Complex functions

[Raees]

w = (m)*coth(z)

what is w as x → ± ∞ and |y| ≤ π/2

How would I go about doing this?

 

[pka]

w = (m)*coth(z)
what is w as x → ± ∞ and |y| ≤ π/2
How would I go about doing this?

Can you tell us what \(\displaystyle (m)*\) is meant to be?
Is \(\displaystyle \coth(z)\) the complex hyperbolic cotangent function?
If so, is the imaginary part restricted to \(\displaystyle |y|\le \frac{\pi}{2}\) while \(\displaystyle x\to\pm\infty\)?

 

[Dr.Peterson]

What is coth(x+iy)?

 

[Raees]

Can you tell us what \(\displaystyle (m)*\) is meant to be?
Is \(\displaystyle \coth(z)\) the complex hyperbolic cotangent function?
If so, is the imaginary part restricted to \(\displaystyle |y|\le \frac{\pi}{2}\) while \(\displaystyle x\to\pm\infty\)?

m is just a real number constant.
Yes, it is the complex hyperbolic function.
Yes, that’s right about the restrictions.

Thanks

 

[Raees]

What is coth(x+iy)?

coth(x+iy) = (e^(2x)*e^(2iy) + 1)/(e^(2x)*e^(2iy) - 1)

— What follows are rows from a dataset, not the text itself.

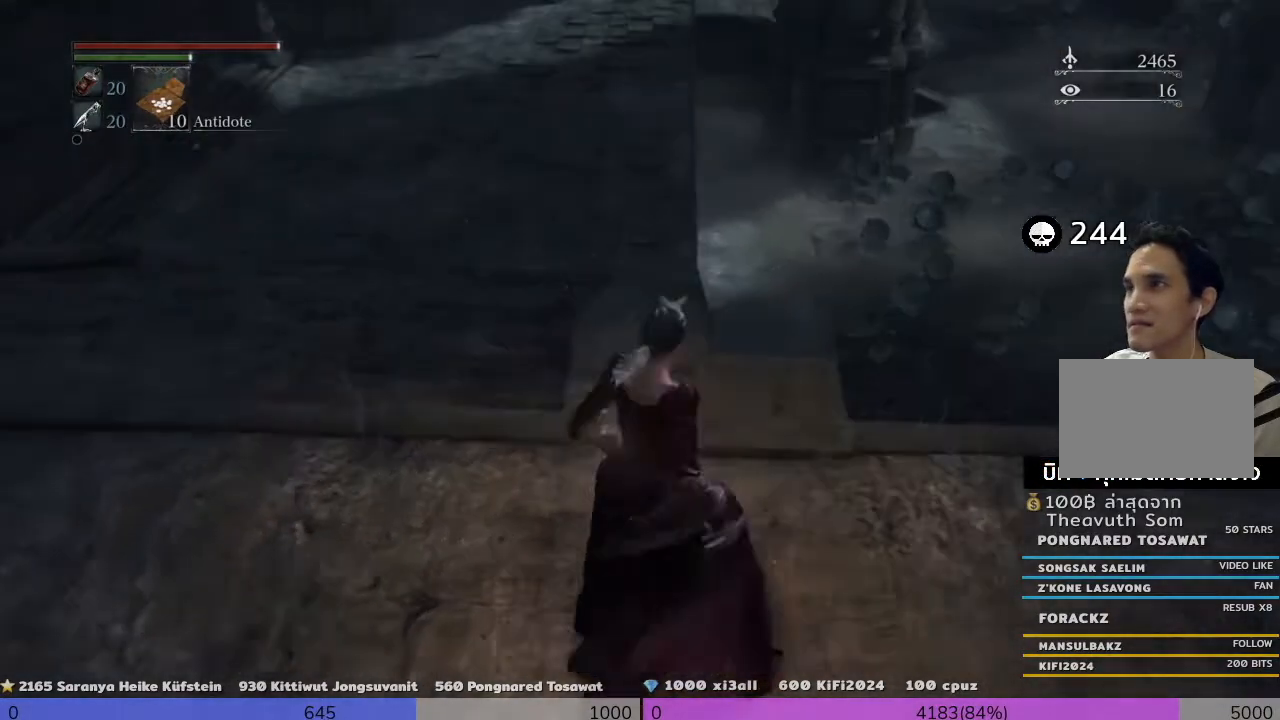
Gameplay with a controller (PlayStation layout); each line is a JSON object with the inputs held at the frame after it. "events" lists button and stick changes between this image and that frame as [ms after this image, input, new state], when the widget could be followed in between. Not read: L3.
{"buttons": [], "left_stick": "up", "right_stick": "up-right", "events": [[440, "right_stick", "up-right"], [520, "left_stick", "up"]]}
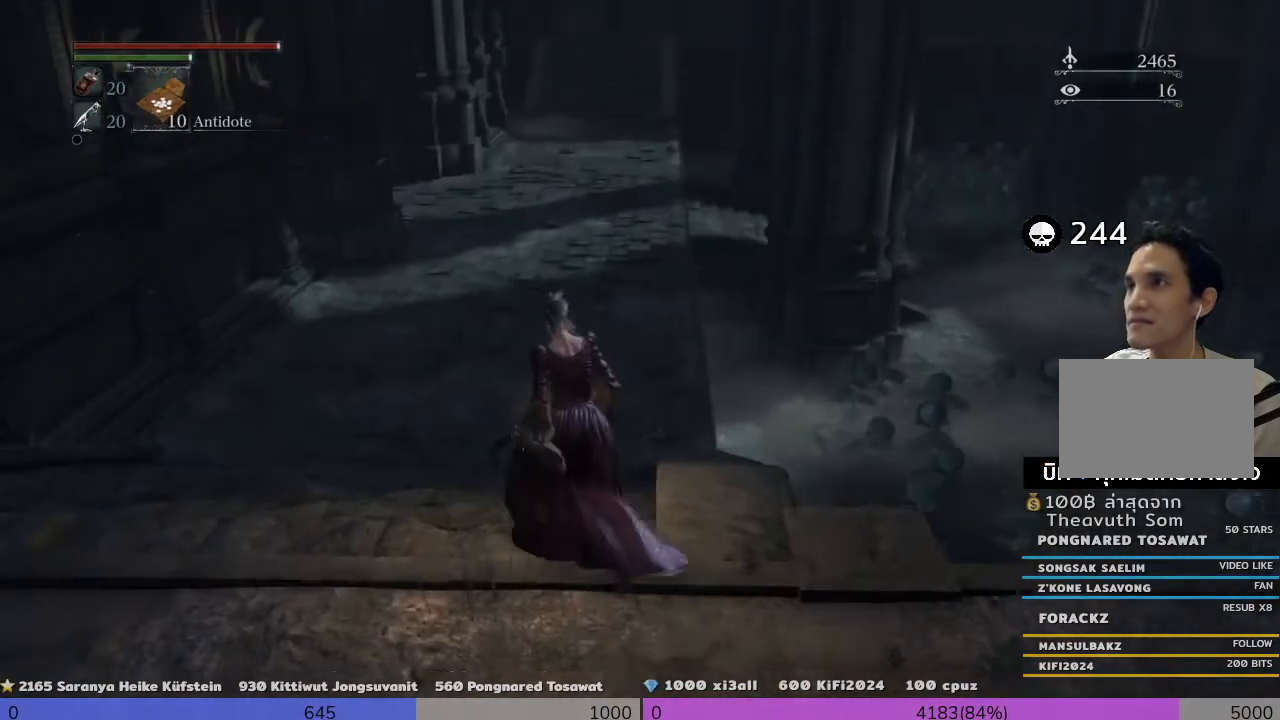
{"buttons": [], "left_stick": "up", "right_stick": "center", "events": [[40, "right_stick", "center"]]}
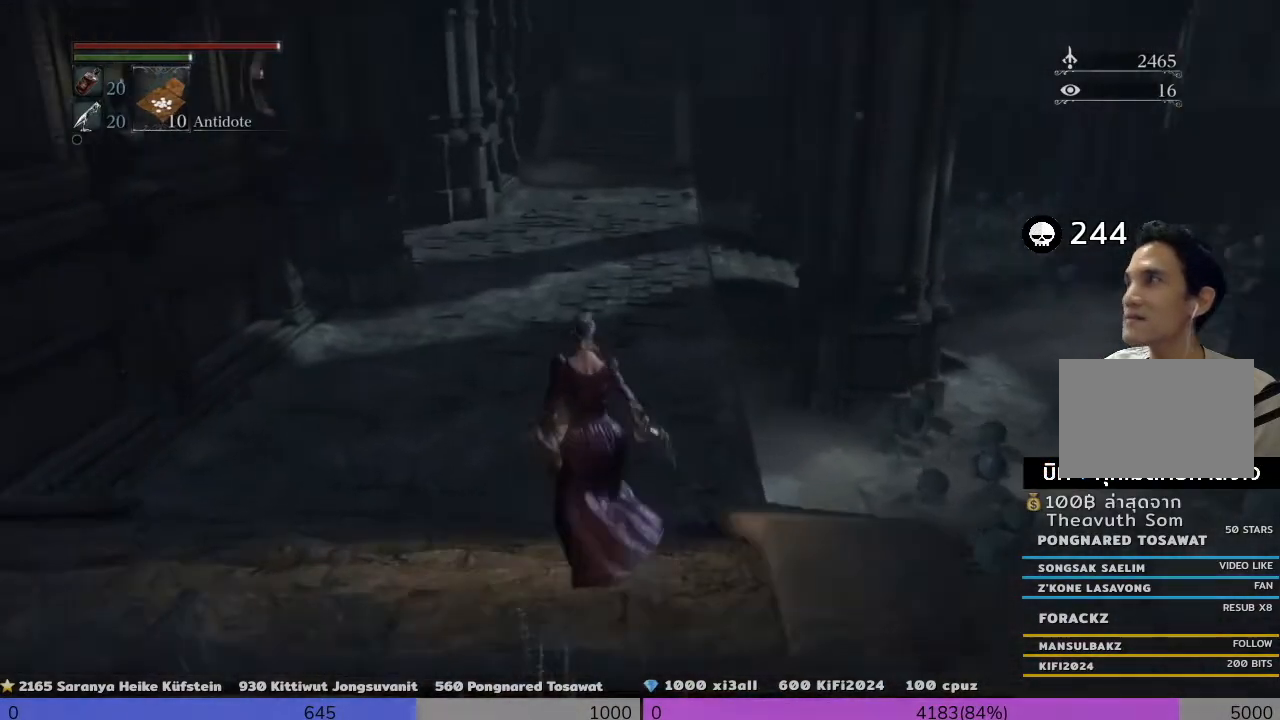
{"buttons": [], "left_stick": "up", "right_stick": "down-right", "events": [[40, "right_stick", "up-right"], [440, "right_stick", "down-right"]]}
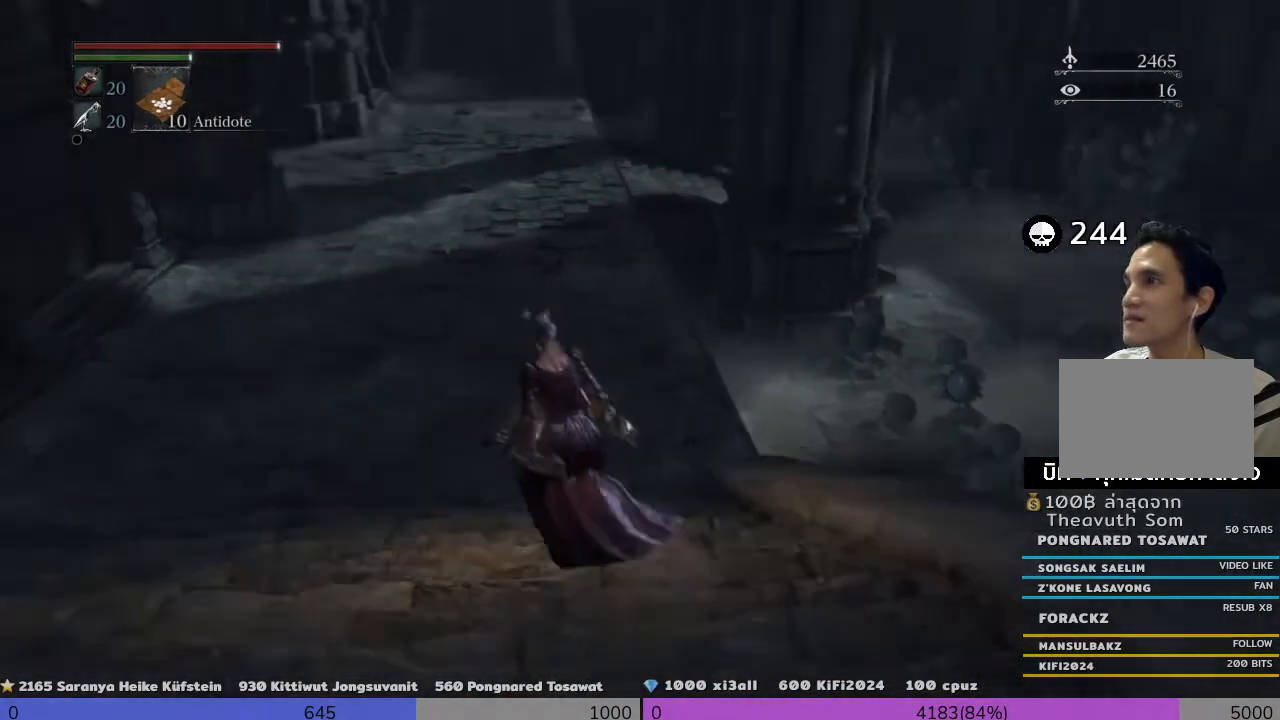
{"buttons": [], "left_stick": "up-left", "right_stick": "down-right", "events": [[320, "left_stick", "up-left"]]}
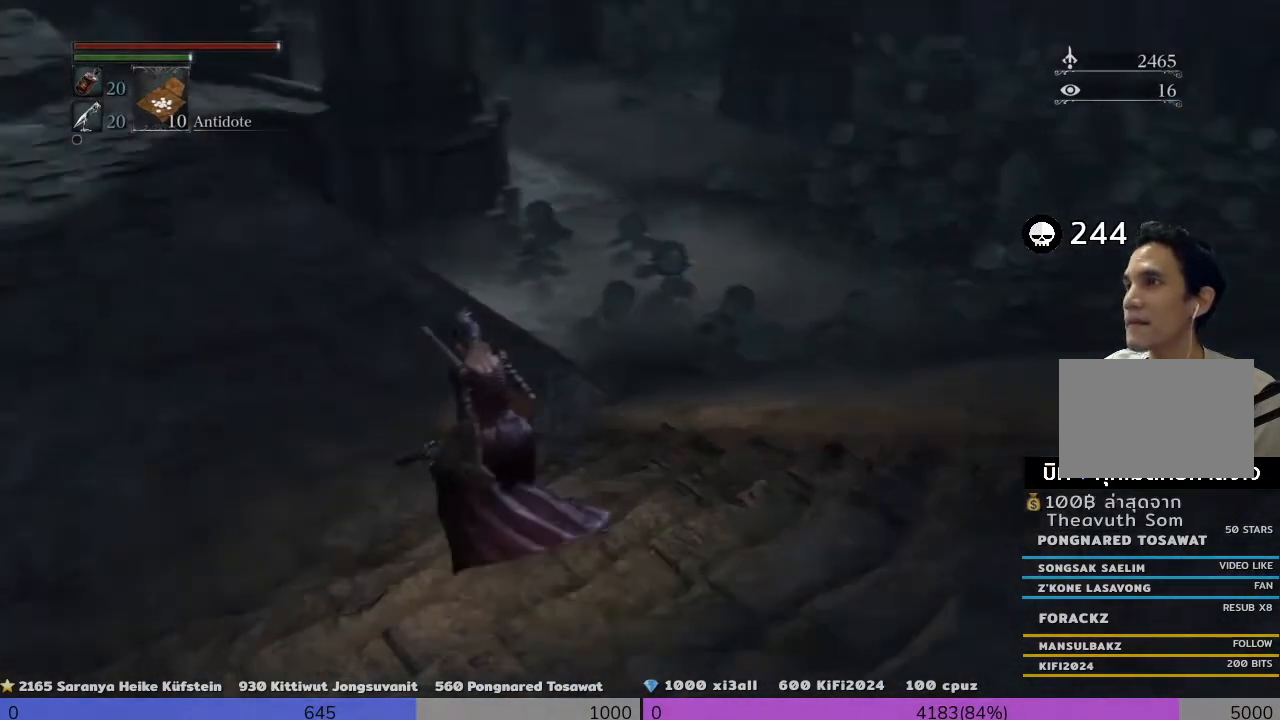
{"buttons": [], "left_stick": "up-left", "right_stick": "right", "events": [[80, "right_stick", "right"], [200, "right_stick", "center"], [360, "right_stick", "right"]]}
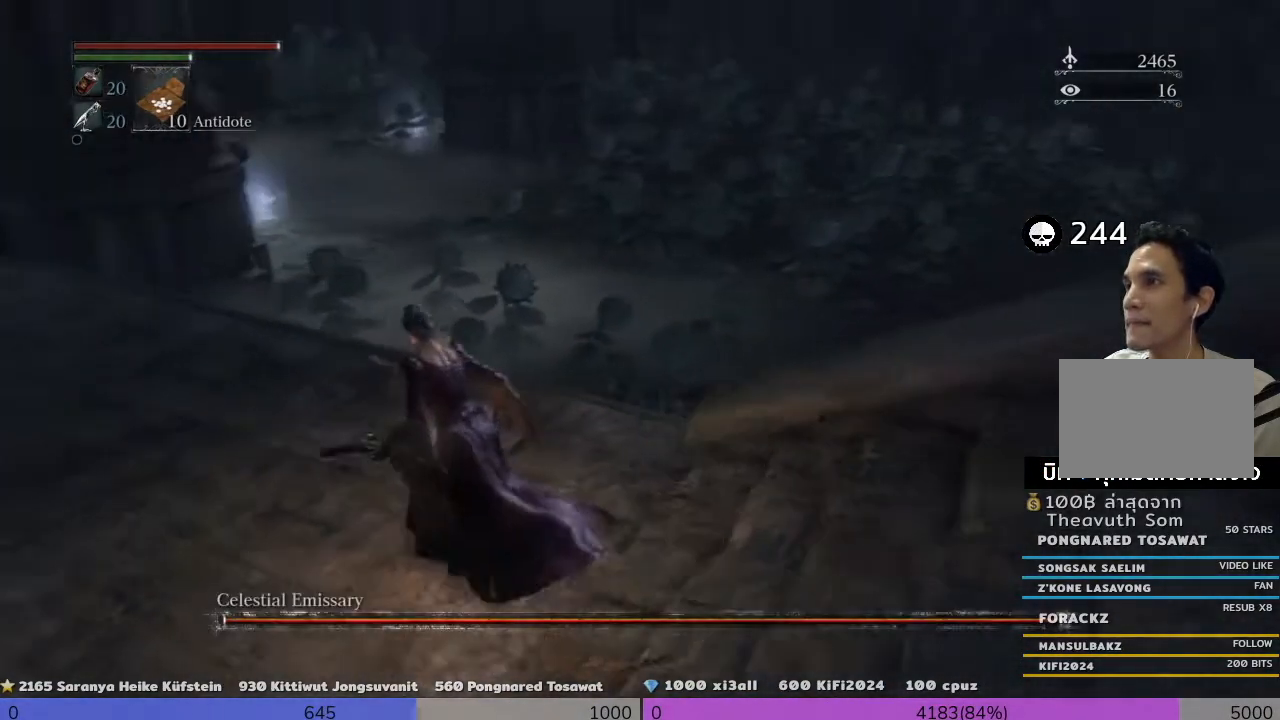
{"buttons": [], "left_stick": "center", "right_stick": "center", "events": [[200, "left_stick", "center"], [200, "right_stick", "center"]]}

Where would I go from here? I can do the limit as x→±∞. but y has a range of values, |y| ≤ π/2, so how would I approach the y value?

Thanks.

 

[HallsofIvy]

I would be inclined to divide both numerator and denominator by e^(2x) to get (e^(2iy)+ e^(-2x))/(e^(2iy)- e^(-2x)). As x goes to infinity (your problem says x→±∞ but in the first quadrant x can only go to +infinity) e^(-2x) goes to 0.